Ce projet de loi est à l'image des déclarations contradictoires et peu claires du Gouvernement et du Président de la République.
L'article 1er pose les vertueux principes qui devraient encadrer la production, la commercialisation et la culture d'organismes génétiquement modifiés. Les autres dispositions visent à entériner la possibilité de mettre en place des cultures en plein champ, au prix des dommages inévitables qui en résulteront.
Dans le cadre du Grenelle de l'environnement, M. Borloo a joué l'apaisement sur le sujet des plantes transgéniques, en annonçant un gel de la commercialisation des semences d'OGM, tout en autorisant la poursuite des recherches en laboratoire. Le Président de la République a justifié l'activation de la clause de sauvegarde contre le maïs MON 810 en soulignant que ne pas prendre cette décision controversée eût été « choquant » au regard des orientations du Grenelle de l'environnement.
Pourtant, le président de la Fédération nationale des syndicats d'exploitants agricoles, la FNSEA, tout en se déclarant extrêmement surpris et choqué par la décision du Gouvernement, s'est trouvé rassuré après son entretien avec Nicolas Sarkozy.

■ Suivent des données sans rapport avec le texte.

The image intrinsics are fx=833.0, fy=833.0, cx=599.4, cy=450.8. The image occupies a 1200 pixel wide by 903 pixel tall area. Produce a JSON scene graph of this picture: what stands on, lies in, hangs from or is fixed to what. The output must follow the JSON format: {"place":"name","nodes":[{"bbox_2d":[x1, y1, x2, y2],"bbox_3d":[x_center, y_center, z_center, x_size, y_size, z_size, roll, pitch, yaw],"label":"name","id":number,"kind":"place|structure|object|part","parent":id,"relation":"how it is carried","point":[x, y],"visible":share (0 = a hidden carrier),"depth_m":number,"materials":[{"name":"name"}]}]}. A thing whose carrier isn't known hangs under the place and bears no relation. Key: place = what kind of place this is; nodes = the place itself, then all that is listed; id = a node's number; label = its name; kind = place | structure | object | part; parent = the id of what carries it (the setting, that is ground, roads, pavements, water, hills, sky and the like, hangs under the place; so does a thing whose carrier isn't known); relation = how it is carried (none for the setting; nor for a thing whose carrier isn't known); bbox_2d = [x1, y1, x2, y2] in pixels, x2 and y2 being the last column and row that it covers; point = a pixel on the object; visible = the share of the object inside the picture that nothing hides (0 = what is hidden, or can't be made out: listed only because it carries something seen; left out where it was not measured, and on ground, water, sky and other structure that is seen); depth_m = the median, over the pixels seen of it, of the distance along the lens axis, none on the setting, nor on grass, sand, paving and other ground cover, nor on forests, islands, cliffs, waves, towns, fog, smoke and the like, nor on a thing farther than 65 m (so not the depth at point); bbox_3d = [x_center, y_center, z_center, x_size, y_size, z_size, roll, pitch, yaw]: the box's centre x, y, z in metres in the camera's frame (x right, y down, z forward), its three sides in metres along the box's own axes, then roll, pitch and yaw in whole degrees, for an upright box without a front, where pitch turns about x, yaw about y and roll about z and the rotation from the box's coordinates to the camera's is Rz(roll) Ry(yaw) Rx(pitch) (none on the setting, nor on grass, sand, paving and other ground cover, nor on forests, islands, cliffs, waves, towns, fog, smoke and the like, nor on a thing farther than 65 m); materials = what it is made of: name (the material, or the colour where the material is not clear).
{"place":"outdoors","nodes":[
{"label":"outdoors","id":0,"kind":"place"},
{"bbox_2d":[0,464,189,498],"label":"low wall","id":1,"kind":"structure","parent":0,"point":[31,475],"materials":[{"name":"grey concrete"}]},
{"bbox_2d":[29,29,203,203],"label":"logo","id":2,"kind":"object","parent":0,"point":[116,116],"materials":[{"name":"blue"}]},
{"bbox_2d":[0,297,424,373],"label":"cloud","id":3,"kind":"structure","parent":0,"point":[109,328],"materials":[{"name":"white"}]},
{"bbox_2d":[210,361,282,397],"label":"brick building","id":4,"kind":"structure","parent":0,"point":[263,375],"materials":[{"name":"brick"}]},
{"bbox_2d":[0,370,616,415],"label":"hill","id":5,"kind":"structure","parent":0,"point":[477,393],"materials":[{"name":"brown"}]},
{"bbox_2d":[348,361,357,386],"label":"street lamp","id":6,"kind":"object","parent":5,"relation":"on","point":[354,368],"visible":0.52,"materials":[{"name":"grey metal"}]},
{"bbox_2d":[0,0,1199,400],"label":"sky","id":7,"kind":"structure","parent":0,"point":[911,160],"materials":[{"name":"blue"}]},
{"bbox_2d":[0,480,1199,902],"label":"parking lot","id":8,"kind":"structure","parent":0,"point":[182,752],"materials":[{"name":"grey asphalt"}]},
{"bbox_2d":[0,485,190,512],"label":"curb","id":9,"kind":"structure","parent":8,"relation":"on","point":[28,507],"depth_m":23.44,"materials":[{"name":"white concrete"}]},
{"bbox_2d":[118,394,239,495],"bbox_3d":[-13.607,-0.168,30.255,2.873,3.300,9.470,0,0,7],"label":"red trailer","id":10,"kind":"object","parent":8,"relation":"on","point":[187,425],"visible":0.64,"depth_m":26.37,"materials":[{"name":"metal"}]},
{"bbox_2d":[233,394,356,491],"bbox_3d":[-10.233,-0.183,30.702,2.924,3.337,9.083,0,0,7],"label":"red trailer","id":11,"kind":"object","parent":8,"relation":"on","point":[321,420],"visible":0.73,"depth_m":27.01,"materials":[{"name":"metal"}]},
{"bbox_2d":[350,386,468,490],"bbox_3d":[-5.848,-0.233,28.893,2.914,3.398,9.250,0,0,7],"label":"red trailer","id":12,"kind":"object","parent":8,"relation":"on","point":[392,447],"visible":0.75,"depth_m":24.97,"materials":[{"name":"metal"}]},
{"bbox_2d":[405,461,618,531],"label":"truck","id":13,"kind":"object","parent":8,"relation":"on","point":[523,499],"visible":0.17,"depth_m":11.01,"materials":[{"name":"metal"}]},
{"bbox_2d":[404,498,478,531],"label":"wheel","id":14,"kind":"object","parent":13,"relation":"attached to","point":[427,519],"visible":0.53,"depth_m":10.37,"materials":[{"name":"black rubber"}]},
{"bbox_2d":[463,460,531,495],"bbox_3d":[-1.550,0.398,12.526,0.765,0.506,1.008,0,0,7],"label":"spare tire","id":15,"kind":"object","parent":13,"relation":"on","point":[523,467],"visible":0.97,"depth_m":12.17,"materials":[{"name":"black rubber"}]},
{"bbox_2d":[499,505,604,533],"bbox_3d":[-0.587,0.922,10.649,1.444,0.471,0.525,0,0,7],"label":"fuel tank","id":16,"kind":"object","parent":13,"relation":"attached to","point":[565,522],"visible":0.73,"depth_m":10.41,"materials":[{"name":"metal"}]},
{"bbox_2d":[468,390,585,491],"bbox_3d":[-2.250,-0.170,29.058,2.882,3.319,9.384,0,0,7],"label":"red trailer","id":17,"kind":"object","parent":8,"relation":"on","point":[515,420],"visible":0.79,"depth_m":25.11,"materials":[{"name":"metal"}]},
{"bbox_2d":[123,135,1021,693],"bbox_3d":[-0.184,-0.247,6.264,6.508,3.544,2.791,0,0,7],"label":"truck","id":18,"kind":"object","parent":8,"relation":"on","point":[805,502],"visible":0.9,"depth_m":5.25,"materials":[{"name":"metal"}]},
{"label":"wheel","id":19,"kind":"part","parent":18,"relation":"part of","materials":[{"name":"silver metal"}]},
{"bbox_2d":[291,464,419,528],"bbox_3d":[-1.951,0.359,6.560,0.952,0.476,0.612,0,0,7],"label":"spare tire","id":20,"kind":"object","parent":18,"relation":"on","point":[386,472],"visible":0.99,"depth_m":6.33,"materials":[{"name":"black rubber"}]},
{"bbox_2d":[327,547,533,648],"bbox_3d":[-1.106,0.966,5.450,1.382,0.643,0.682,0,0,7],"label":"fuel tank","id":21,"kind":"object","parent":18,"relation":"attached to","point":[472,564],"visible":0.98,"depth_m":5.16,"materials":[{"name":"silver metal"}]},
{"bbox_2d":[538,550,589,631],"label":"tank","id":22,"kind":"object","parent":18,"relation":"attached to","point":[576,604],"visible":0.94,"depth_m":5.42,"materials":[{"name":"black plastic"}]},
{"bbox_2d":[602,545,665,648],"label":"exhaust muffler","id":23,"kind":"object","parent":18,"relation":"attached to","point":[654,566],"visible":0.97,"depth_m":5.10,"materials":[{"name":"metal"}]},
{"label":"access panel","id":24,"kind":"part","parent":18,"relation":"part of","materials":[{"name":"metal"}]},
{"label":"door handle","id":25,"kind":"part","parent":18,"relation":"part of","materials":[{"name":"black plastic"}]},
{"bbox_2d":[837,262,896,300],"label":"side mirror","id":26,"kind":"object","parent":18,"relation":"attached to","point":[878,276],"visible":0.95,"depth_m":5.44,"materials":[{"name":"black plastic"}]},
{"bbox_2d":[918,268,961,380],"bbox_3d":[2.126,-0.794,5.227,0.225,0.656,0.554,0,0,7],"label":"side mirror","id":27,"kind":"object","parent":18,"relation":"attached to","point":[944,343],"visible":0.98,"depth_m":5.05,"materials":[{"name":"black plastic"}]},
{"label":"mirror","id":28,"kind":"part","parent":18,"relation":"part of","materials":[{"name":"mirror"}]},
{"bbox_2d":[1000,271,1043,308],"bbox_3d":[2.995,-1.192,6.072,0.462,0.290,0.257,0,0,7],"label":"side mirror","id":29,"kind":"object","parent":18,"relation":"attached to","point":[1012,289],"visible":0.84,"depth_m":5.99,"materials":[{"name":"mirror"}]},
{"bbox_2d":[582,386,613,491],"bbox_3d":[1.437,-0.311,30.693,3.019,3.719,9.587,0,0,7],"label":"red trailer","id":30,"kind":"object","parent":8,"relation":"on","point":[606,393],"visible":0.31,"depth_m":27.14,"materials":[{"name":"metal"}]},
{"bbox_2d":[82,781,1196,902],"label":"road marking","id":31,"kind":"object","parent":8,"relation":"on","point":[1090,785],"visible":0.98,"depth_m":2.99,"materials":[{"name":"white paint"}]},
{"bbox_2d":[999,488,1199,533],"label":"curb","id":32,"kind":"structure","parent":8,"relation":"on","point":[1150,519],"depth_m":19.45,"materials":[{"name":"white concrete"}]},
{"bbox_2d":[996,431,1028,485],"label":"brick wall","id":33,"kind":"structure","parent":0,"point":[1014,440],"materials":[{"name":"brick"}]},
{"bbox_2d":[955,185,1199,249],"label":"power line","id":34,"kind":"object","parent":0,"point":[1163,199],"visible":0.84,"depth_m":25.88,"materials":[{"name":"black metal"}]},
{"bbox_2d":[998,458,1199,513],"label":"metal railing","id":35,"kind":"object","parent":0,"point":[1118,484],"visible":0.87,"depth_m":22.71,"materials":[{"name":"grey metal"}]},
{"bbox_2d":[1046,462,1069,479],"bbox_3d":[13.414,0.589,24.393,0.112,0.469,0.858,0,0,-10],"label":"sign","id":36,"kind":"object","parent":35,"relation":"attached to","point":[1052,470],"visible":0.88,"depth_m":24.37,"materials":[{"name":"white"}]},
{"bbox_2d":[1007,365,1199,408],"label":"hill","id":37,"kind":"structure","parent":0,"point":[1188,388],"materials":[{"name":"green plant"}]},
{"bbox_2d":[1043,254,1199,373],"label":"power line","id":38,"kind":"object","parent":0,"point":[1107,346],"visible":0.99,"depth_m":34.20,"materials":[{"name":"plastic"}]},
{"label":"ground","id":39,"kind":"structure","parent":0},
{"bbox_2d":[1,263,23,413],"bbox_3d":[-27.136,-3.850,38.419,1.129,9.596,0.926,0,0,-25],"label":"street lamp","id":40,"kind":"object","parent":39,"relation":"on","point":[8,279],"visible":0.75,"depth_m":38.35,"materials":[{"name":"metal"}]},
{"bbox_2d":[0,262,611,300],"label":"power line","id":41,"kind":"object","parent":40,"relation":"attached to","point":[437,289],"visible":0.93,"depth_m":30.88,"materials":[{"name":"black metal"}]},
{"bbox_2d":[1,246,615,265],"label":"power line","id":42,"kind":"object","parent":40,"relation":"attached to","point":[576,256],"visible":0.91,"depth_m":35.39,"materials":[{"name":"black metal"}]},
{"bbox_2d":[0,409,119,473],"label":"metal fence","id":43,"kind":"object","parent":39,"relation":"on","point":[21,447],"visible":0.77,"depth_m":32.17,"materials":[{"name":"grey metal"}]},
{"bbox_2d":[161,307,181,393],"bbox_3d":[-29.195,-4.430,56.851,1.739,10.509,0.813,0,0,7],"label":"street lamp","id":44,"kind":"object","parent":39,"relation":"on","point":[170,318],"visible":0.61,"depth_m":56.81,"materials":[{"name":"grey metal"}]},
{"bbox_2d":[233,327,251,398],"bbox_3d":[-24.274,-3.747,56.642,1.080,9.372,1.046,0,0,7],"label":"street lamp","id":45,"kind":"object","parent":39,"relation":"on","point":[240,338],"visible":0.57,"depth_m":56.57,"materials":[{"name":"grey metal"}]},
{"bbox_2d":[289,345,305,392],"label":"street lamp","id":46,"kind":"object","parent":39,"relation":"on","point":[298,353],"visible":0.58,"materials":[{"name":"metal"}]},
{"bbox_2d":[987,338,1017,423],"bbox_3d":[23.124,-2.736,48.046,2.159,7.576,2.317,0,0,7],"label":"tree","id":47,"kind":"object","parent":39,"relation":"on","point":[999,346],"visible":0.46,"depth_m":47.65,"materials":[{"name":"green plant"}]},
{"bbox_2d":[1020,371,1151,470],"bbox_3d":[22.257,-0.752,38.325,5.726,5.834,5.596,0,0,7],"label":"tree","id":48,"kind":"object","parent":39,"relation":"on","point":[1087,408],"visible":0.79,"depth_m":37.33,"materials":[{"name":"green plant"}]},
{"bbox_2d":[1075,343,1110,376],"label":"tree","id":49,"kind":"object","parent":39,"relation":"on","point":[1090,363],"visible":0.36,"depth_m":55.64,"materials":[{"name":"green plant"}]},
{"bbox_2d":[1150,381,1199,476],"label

La cour intrigue ; on ne sait plus très bien où l'on va. Une dépêche de l'Agence France-presse diffusée cet après-midi a encore semé le trouble : elle indique en effet que « c'est le service gouvernemental des affaires européennes, qui dépend de Matignon, qui invoquera à Bruxelles des ?mesures d'urgence?, et non pas la ?clause de sauvegarde?, comme cela avait été évoqué par les responsables gouvernementaux jusqu'à présent, pour interdire provisoirement la culture ou la vente d'un OGM autorisé dans l'Union européenne, comme c'est le cas du MON 810, en invoquant un risque pour la santé publique ou l'environnement ».
Je voudrais que les choses soient clarifiées. La Commission européenne ne va pas répondre tout de suite à la demande de la France. Le ministère de l'agriculture et de la pêche devrait prendre un arrêté interdisant la culture d'organismes génétiquement modifiés, mais les producteurs de maïs ont déjà annoncé leur intention d'attaquer ce texte, avant même sa parution. Dans un article paru dans Les Échos du 1er février 2008, Monsanto, à propos de la suspension de l'autorisation du maïs MON 810, dénonçait une décision susceptible de causer un préjudice grave et immédiat à l'entreprise ainsi qu'à tous les acteurs de la filière.
Mes questions sont simples : comment les pouvoirs publics peuvent-ils assurer que les producteurs de maïs respecteront l'interdiction que devrait poser le décret ? Que se passerait-il si le Conseil d'État décidait de suspendre l'application du décret à la suite de référés ? Êtes-vous en mesure, monsieur le ministre, de vous engager à faire respecter, dans l'attente de la décision européenne, cette interdiction ?
À moins que le Gouvernement ne choisisse de retirer sa clause de sauvegarde avant le 15 avril - époque des semis -, car tout indique dans le pays que le maïs MON 810 va être semé ! En effet, tout est prêt : les semences, un cadre juridique incertain, et la loi en cours d'élaboration qui sera votée avant cette date. Tout cela alimente des inquiétudes à mon avis tout à fait justifiées.